I also saw the faces of my children, equally bright, and I pulled them to my chest so that they would feel my vigorous heartbeat… and in my mind, I was standing.
“Every child should believe their father is the epitome of strength and security,” I continued, words pouring from the citric wedge of my soul. “Every father should strive to set examples they would be proud to have their children follow. I want to give that to my sons, but all they have seen is a man who wept through eight miserable weeks of rehabilitation. They have seen me fall when I was learning to transfer from a bed to a wheelchair, and have found me on the bathroom floor, covered in piss and shit because I didn’t make it to the toilet in time. They look at me and see a man who gobbles ridiculous amounts of medication to help ease the pain that burns his body, or the spasticity that can cause his legs to jerk so powerfully that he can kick himself right out of his chair.”
“So … what do you want?”
r /> “I want my children to look at me and see strength. I want them to be proud.”
“And you don’t think they are?” Hollywood asked. “You don’t think they see the strength in every breath you take?”
I shook my head and closed my eyes again. I suddenly felt extremely tired. “It’s been a long day,” I said. “And I appreciate your company, but I’m not sure I can do the whole Dr. Phil routine right now.”
Hollywood laughed, throwing back his head and holding his ribs. The sound was both divine and cruel, like a tree falling, or ice breaking. I winced and grasped my hand rims to wheel myself away, but the laughter stopped in an instant and he pounced on me, clutching my forearm with his strong hand. I felt the life flowing through him. He leaned close. His lips were almost touching my face.

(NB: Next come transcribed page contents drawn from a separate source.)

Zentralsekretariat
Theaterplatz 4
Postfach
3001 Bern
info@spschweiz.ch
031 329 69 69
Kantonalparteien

“Let me help you,” he whispered.
I tried to pull away. My arms are strong (lifting and wheeling your bodyweight around for four years will do that), but I couldn’t move. Not one inch.
“I want to help you.”
“What?”
His breath puffed against my skin. It was warm and fragrant. “Do you want to walk again?”
I stared at him … dumbfounded, offended, and frightened.
“I can help you,” he whispered.
“This isn’t funny,” I said.
He shook his head and let go of my arm. I jerked backward, bumping the table and causing the glasses to wobble. I wanted to keep rolling—race away from him and back to my room, where I could call Darlene and hear the honesty in her words. But I remained where I was, and the working half of my body trembled, my heart seemingly twice the size.
I wanted to believe him. A huge tear moved hesitantly down the lines on my face.
“I can help you,” he said again.
“What do you mean?” The waver in my voice showed more hope than any words could. “Are you talking about electrical stimulation, or—?”
“Has it ever occurred to you that tomorrow’s world exists today?” he cut in, and his green eyes blazed once again. I imagined his heart to be a hub dynamo, running alternately fast and slow. “Our collective conscience is held together by vast chasms of silence, because to hear—to know—would mean catastrophe. Where does it end? With wireless cell phones that you plug into your ear? With the cloning of sheep and monkeys? With plastic surgeons that can give you the face of a superstar? These are the things we know, but have you ever wondered what they keep behind closed doors?”